■ Aim of the exercise
Report every line of the listing below in which the string "labels" occurs.
--- START ---
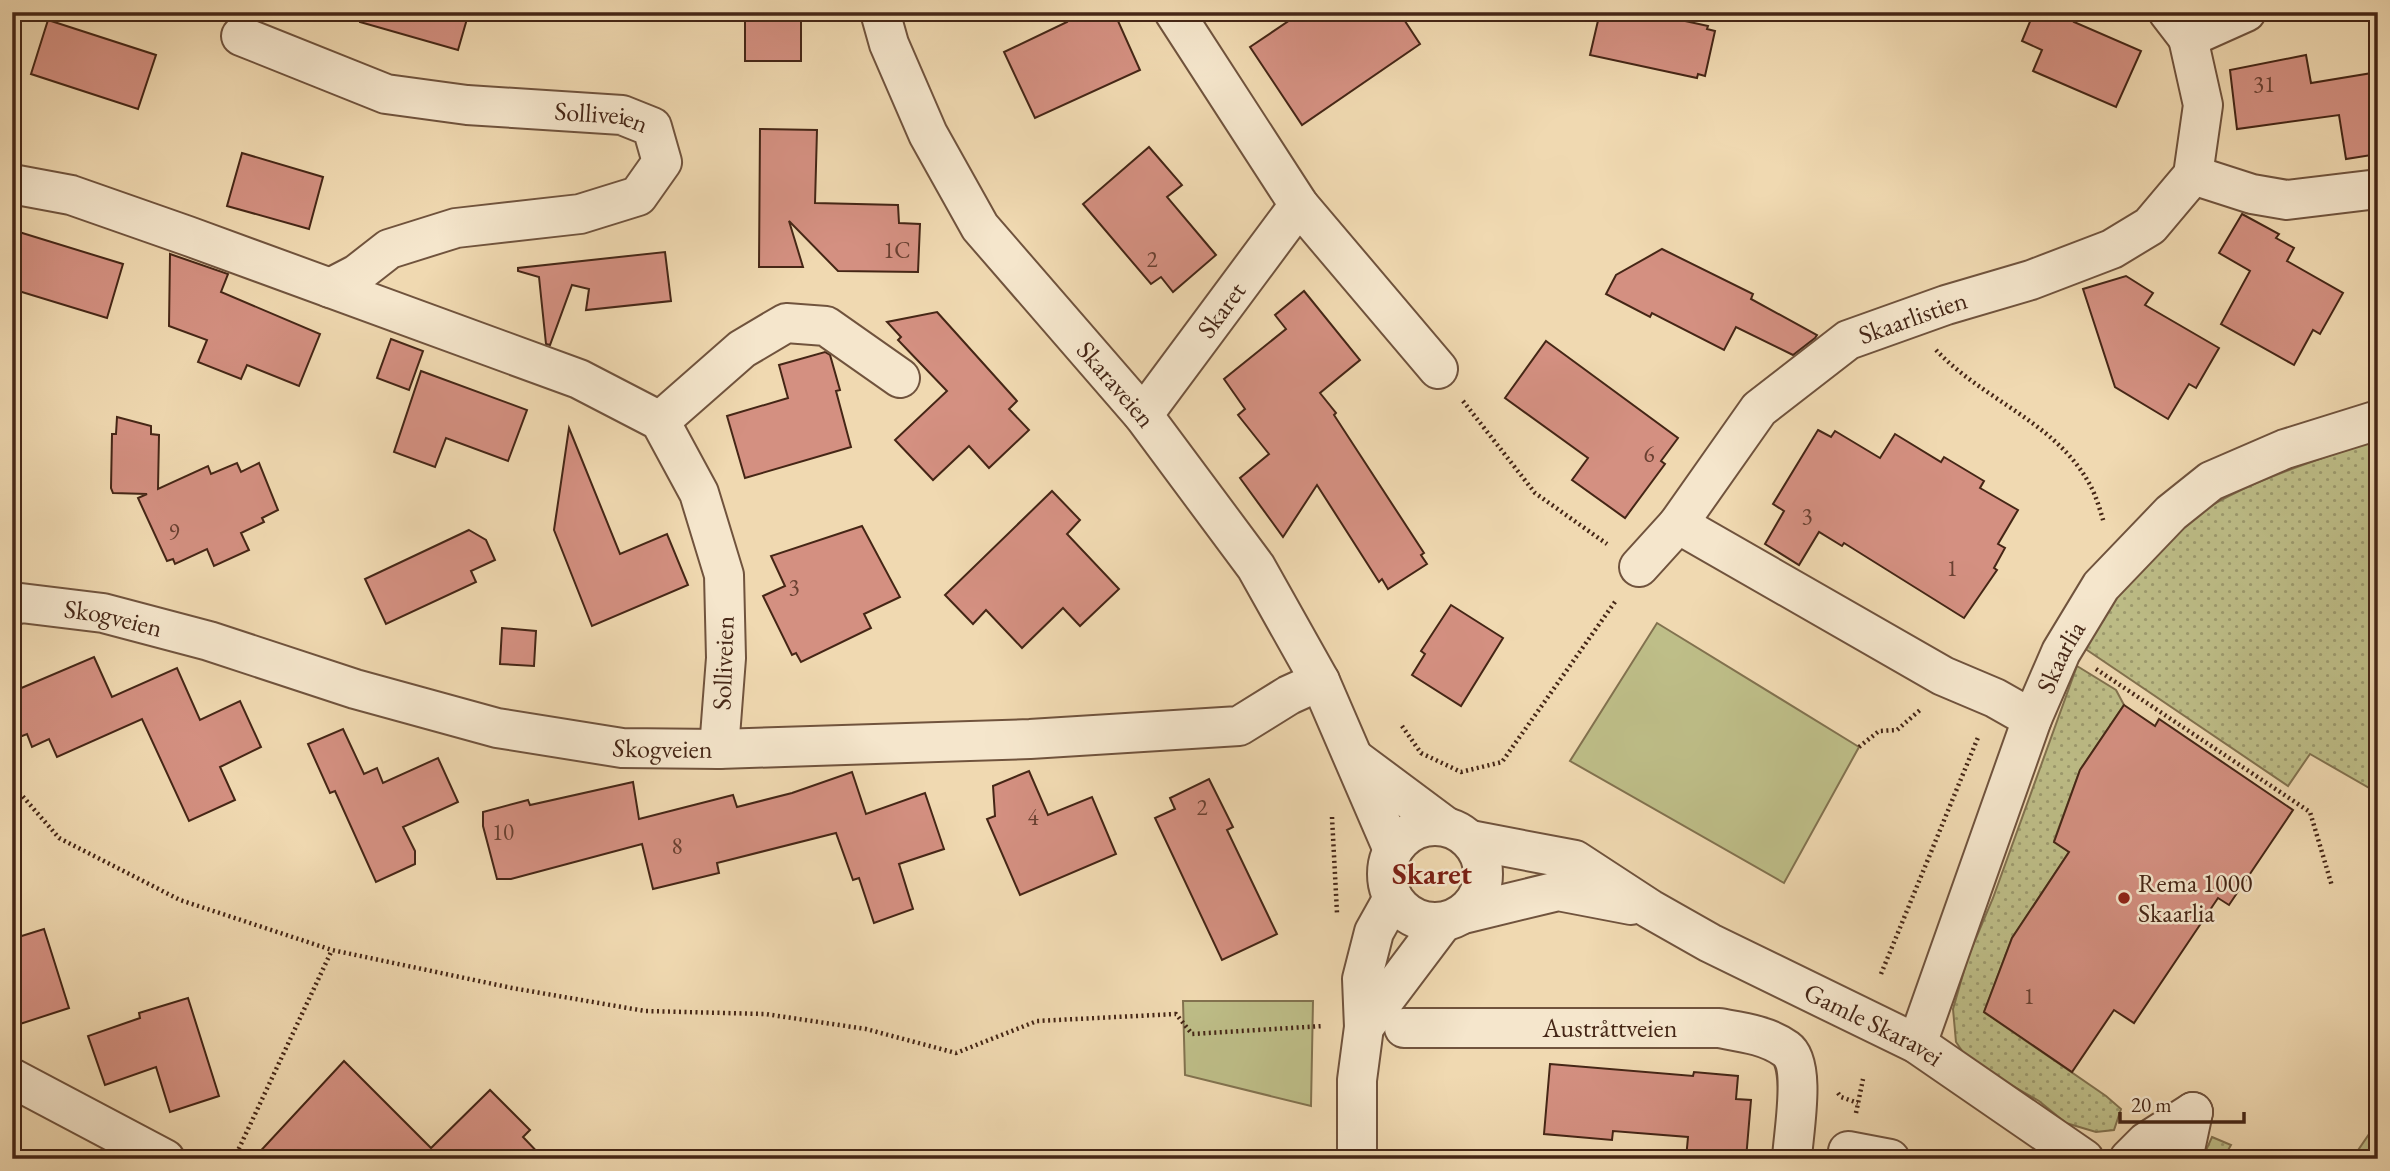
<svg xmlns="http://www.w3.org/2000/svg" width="2390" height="1171" font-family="'EB Garamond',serif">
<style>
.grass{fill:url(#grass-dots);stroke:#82724f;stroke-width:2}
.forest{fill:url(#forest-firs);stroke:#82724f;stroke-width:2}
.park{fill:#bebe88;stroke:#82724f;stroke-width:2}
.building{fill:#d49081;stroke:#452616;stroke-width:2}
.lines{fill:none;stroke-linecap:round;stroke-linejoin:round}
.minor-casing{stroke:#70533d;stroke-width:42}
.path{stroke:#452616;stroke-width:4.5;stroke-dasharray:2 3.5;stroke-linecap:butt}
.minor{stroke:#f5e6cc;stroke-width:38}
.poi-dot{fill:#8f2418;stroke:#f5e6cc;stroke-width:2.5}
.labels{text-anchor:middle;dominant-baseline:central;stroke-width:5;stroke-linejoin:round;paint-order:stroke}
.number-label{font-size:23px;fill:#694031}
.street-label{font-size:26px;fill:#452616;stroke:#f5e6cc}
.poi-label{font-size:26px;fill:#452616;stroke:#f5e6cc;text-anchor:start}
.quarter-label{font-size:30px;font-weight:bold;fill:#7a1f14;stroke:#f5e6cc}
</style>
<defs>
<pattern id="grass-dots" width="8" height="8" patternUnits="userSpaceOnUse" patternTransform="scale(1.75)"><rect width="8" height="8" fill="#bebe88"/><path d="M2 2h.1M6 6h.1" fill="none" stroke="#9c9a6e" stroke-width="1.8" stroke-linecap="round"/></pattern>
<pattern id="forest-firs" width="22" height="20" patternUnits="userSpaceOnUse" patternTransform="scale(1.75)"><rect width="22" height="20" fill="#bebe88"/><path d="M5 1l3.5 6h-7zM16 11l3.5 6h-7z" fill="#9c9a6e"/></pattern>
</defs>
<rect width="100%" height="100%" fill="#f0d9b1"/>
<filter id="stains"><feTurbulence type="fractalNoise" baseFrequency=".00286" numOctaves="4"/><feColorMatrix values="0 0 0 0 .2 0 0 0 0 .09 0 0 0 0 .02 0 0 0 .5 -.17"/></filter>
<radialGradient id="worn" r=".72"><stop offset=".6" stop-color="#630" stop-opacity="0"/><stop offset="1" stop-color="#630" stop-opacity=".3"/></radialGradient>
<g class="grass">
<path d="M2378,440V793L2310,754L2288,786L2084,648C2103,614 2125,581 2151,552C2202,495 2307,462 2378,440Z"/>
<path d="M2077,666L2116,690L2124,705L2080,770L2054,841L2069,852L2012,938L1984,1012L2106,1096L2121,1109L2114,1130L2096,1132L2066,1123L2039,1101L1969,1061L1956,1042L1953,1009L1968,957L1993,898Z"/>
<path d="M2212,1137L2231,1145L2223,1159H2202Z"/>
</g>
<path class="forest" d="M2378,1121V1159H2352Z"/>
<g class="park">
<path d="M1657,623L1859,747L1784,883L1570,761Z"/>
<path d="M1183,1001H1313L1311,1106L1185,1075Z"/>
</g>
<g class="building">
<path d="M361,12H469L458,50L360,22Z"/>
<rect x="745" y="12" width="56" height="49"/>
<path d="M1063,12H1114L1140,70L1035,118L1004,52L1067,22Z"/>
<path d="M1302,12H1399L1420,44L1302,125L1250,47Z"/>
<path d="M1600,12H1644L1708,26L1707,29L1715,31L1705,76L1698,74L1697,78L1590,55Z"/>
<path d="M2034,12H2079L2074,22L2141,51L2116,107L2033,71L2042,50L2022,41Z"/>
<path d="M48,20L156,55L138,109L31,74Z"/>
<path d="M2306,55L2311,83L2378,72V154L2346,159L2339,115L2237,129L2230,70Z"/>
<path d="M760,129L817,130L815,203L898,205L899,223L920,224L918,272L838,271L789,221L803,267H759Z"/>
<path d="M1149,147L1182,185L1167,197L1216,255L1173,292L1161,277L1151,284L1083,204Z"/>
<path d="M242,153L323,177L309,229L227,206Z"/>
<path d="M2242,214L2279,234L2276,238L2294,248L2287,261L2343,293L2320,334L2313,330L2294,365L2221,324L2250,271L2219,253Z"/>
<path d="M19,232L123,264L107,318L12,289V254Z"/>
<path d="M1662,249L1753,294L1751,299L1817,335L1815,338L1793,355L1736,327L1724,350L1652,313L1650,317L1606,294L1616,275Z"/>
<path d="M665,252L671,301L586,310L589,289L572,285L550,345L546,344L539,277L518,271V268Z"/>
<path d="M170,254L228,274L221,292L320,334L299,386L247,365L241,379L198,362L207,340L169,326Z"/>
<path d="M2126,276L2153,293L2145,305L2219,348L2196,388L2189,384L2168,419L2115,387L2083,289Z"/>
<path d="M1304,291L1360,360L1320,393L1336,413L1334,415L1424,553L1421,555L1427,564L1388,589L1382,579L1379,582L1317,485L1283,537L1240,478L1269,454L1238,415L1245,409L1224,379L1286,329L1275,315Z"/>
<path d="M937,312L1017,401L1009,409L1029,430L989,468L969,446L933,480L895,440L947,391L898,340L901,337L887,322Z"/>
<path d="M391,339L423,351L409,390L377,378Z"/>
<path d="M1546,341L1678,438L1661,461L1665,464L1625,518L1572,480L1588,458L1505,398Z"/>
<path d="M825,352L830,355L840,390L836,391L851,447L745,478L727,416L788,398L779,365Z"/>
<path d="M421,371L527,410L508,461L446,438L435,467L394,452Z"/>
<path d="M117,417L151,426V434L159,435L158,489L208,466L211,474L237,463L241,472L259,463L278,510L262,518L264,522L241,533L249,550L214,566L207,549L175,564L173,559L167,561L138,498L147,494L113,493L111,488L112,434H116Z"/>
<path d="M569,428L620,554L667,534L688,585L592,626L554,530Z"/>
<path d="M1818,430L1831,437L1835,431L1880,458L1895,434L1941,462L1944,457L1984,481L1980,488L2018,510L1998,544L2005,548L1994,568L1997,570L1964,618L1844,543L1842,546L1819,532L1799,565L1765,544L1784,511L1773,504Z"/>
<path d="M1052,491L1080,520L1067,534L1119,589L1080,626L1063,608L1022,648L986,610L973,624L945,595Z"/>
<path d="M862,526L900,597L864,614L871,628L801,662L796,653L792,655L763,596L785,586L771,556Z"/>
<path d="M469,530L486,540L495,560L471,571L476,582L386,624L365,579Z"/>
<path d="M1451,605L1503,638L1461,706L1412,675L1425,654L1421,651Z"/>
<path d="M502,628L536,631L534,666L500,664Z"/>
<path d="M94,657L112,697L177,668L200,720L240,701L261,747L220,767L235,800L189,821L142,719L57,757L49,739L32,747L27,734L12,740V692Z"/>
<path d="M2124,705L2155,726L2159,719L2293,810L2229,905L2218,898L2134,1023L2114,1010L2072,1072L1984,1012L2012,938L2069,852L2054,842L2080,770Z"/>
<path d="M343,729L364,774L377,768L383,783L438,758L458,802L403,827L415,851V864L376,882L335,791L330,793L308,744Z"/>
<path d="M1029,771L1048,815L1092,797L1116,854L1020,895L987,819L995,816L993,786Z"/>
<path d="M852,772L866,814L925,793L944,849L899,864L913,909L874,923L859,878L853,880L836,833L717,863L719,873L653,889L642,844L511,879H497L483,826V812L528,800L530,805L633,782L639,819L733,795L737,807L792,793Z"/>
<path d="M1209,779L1233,827L1227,830L1277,934L1222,960L1155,818L1175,809L1170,798Z"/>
<path d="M44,929L69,1008L20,1024L12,1000V939Z"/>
<path d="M188,998L219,1096L170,1112L156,1067L105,1085L88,1036L140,1018L139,1013Z"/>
<path d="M344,1061L431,1148L490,1090L530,1130L523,1137L544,1159H253Z"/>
<path d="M1550,1064L1693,1076L1694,1072L1738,1076L1736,1099L1751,1100L1746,1159H1686L1688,1137L1613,1131L1612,1140L1544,1134Z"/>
</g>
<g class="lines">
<g class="minor-casing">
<g id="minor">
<path id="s1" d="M880,12L889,44L928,134L980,227L1143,415L1256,567L1320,681L1393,850"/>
<path d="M1174,12L1299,205L1438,369"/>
<path d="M2168,12L2188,38L2246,12"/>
<path id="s2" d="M241,36L386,94L467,105L622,115L652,127L662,162L638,196L580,214L456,228L389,249L357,274L330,288"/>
<path d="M2193,175L2252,194L2287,200L2378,189"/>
<path d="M12,184L71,195L188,236L579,379L660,421L699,493L724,575L726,658L719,749"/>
<path id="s3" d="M1143,415L1299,205"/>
<path d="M660,421L742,349L786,323L826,326L900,378"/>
<path d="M1678,524L1943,676L1995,698L2032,719"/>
<path id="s4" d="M1639,567L1678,524L1759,409L1848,340L1946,305L2031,280L2112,249L2150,226L2193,175L2203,105L2188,38"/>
<path id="s5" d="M12,606L21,603L103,613L209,641L355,689L497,728L622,748L719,749L1030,739L1239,726L1289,695L1320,681"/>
<path d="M1355,759L1445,826"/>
<circle cx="1435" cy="874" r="48"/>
<path id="s6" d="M1470,840L1575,860L1650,909L1710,943L1917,1044L2084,1159"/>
<path d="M1463,914L1558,891L1631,905"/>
<path d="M1364,1027L1443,922"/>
<path id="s7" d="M1404,1028H1719C1741,1032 1767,1035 1786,1049C1807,1064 1793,1134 1792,1159"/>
<path id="s8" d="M1917,1044L2032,719L2061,652L2101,586L2171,513L2211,481L2285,449L2378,420"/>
<path d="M12,1078L165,1159"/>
<path d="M1848,1151L1890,1159"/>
<path d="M1357,1159V1080L1364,1027L1362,979L1374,932L1393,898"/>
<path d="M2129,1159L2146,1142L2193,1112"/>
<path d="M2183,1159L2193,1112"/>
</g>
</g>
<g class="path">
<path d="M1936,350C1983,400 2055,422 2089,483C2096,495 2100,510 2104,523"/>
<path d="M1463,401L1535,493L1607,544"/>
<path d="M2096,669L2310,812L2332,886"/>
<path d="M1402,726L1421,753L1461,772L1502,762L1617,599"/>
<path d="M1859,747L1879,731L1897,730L1920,710"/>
<path d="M12,784L59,838L180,900L332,950L512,988L645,1011L765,1014L866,1029L956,1053L1037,1021L1176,1014L1192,1034L1323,1026"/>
<path d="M1332,817L1337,913"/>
<path d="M1881,974L1979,735"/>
<path d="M1838,1093L1841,1097L1858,1103"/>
<path d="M1856,1113L1863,1079"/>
<path d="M234,1159L332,950"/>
</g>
<use href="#minor" class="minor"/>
</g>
<circle class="poi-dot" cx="2124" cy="898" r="7"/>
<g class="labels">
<g class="number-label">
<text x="2264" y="84">31</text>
<text x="897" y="250">1C</text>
<text x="1152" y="259">2</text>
<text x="1649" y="454">6</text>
<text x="1807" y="516">3</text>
<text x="174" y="532">9</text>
<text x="1952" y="568">1</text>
<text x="794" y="587">3</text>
<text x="1202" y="807">2</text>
<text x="1033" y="817">4</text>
<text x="503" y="832">10</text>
<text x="677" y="846">8</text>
<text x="2029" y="996">1</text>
</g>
<g class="street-label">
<text stroke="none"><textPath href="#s2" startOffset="373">Solliveien</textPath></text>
<text stroke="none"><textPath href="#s3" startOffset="131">Skaret</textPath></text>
<text stroke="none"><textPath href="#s4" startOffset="380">Skaarlistien</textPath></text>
<text stroke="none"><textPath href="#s1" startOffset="446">Skaraveien</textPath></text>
<text stroke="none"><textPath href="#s5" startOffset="103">Skogveien</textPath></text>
<text stroke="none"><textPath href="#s8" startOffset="413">Skaarlia</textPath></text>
<text transform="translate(723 663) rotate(-88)">Solliveien</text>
<text stroke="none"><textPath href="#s5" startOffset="670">Skogveien</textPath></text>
<text stroke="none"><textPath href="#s6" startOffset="448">Gamle Skaravei</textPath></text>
<text stroke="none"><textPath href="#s7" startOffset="206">Austråttveien</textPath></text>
</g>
<g class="poi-label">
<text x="2138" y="883">Rema 1000<tspan x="2138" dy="30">Skaarlia</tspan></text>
</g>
<g class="quarter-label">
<text x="1432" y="873">Skaret</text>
</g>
</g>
<rect width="2390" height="1171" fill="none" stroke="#f0d9b1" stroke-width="42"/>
<rect x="14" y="14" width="2362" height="1143" fill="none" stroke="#452616" stroke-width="3.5"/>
<rect x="21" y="21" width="2348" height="1129" fill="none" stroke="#452616" stroke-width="2"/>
<path d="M2120 1112v10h124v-10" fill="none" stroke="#452616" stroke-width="3.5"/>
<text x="2131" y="1112" font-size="21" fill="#452616" stroke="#f5e6cc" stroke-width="5" paint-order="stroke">20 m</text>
<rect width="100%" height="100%" filter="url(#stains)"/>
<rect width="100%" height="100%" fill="url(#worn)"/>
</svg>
--- END ---
■ Output for this task
.labels{text-anchor:middle;dominant-baseline:central;stroke-width:5;stroke-linejoin:round;paint-order:stroke}
<g class="labels">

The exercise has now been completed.